Two sister dailies have dedicated their front pages to a “striking mural” in honour of NHS staff.
Both the South Wales Echo and Western Mail splashed with a headline-free poster front this morning depicting a nurse wearing a protective mask.
The image was created for the Cardiff-based dailies by artist Nathan Wyburn.
Both titles and their Wales Online sister site have backed publisher Reach plc’s NHS Heroes campaign, which has gained 238,000 messages of support for health and care workers since it was launched just over a week ago.
Echo editor Tryst Williams told HTFP: “As part of the era-defining coronavirus news the South Wales Echo has been covering over the past month, it’s remained vitally important to run stories that celebrate and applaud our brilliant NHS workers.
“And we’ve been telling the stories of the workers on the health service’s frontline during these unprecedented challenging times.
“We previously worked with Nathan Wyburn when we relaunched the Echo with a vibrant new look in 2016 – so when we learnt he’d produced a striking new mural to thank the NHS, made up of individual images of more than 200 health workers, it chimed perfectly with our aims as a newspaper.
“It’s rare that we run a poster front on the Echo, and even rarer to run one without a headline – but on this occasion it was the perfect way to send a heartfelt message to NHS staff on behalf of all of our readers. And judging by the response we’ve received, it’s certainly struck a chord.”
The National Police Chiefs Council has sent guidance to police forces in England, Wales and Northern Ireland on working with journalists during the COVID-19 outbreak following “constructive talks” with the National Union of Journalists.
The guidance explains that journalists are covered as key workers and will be expected to carry a UK press card or other official record of employment, and will be expected to comply with public health guidelines on numbers and social distancing.
“We were pleased with the constructive discussions with the head of the National Police Chiefs Council who is supportive and understanding of the right for media workers to do their jobs.
“With these rights also come responsibilities, and of course we expect our members to behave accordingly. Press freedom must not be compromised during this period.”
The Lancashire Post is to publish audio versions of stories to its website in a new initiative aimed at helping readers with visual impairments during the pandemic.
Mike Hill, advance content hub North-West editor at the Post, said: “As part of our role to provide trusted content to our community, we want to make sure as many people as possible are able to hear about the stories that matter to them.”
Rachel Watkinson, head of services at Galloway’s, added: “With social isolation becoming a bigger issue for the wider community following the coronavirus, we know how valuable keeping in touch with the outside world is.
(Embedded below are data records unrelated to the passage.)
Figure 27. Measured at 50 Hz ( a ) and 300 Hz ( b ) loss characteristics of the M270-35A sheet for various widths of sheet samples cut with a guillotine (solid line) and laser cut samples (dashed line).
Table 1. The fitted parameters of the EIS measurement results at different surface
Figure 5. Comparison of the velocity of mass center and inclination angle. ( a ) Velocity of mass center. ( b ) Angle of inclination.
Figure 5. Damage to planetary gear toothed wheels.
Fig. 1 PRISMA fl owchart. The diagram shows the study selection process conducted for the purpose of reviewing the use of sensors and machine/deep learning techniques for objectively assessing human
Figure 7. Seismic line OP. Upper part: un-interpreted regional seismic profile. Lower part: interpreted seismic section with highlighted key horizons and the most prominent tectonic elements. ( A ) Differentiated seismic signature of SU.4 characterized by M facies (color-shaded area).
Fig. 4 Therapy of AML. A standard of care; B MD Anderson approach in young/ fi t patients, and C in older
“So we are excited to be forging an even stronger relationship with our local newspapers to deliver audio news from Lancashire and Sefton straight to you through our skill or the newspaper websites so you don’t need to feel alone.”
Facebook has announced a $100m fund is to be made available to local news organisations worldwide.
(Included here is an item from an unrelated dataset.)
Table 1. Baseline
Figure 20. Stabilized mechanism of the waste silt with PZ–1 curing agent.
A total of $25 million will be given out in emergency grant funding for local news through the Facebook journalism project, while the social media site will invest $75 million in additional marketing spend to move money over to news organisations around the world.
BA photojournalism students from the University of South Wales have launched a project that will document their “self-isolation journey”.
Staff and students have created a new Instagram account dedicated to “capturing the essence of the pandemic, through images which highlight the community and spirit of the cohort whilst in isolation”.
Senior lecturer Becky Matthews said: “We are in the midst of the most important event of our generation. As photojournalists this a story we have to document.
“Individually our lives at the moment probably feel very mundane, but self-isolation is the most important thing we can do. We have students all over the world, some staying with their families and some isolating alone.
“As a course we are a community and we need stay connected during this period of separation – shooting and sharing our own daily experiences will help us to do this.”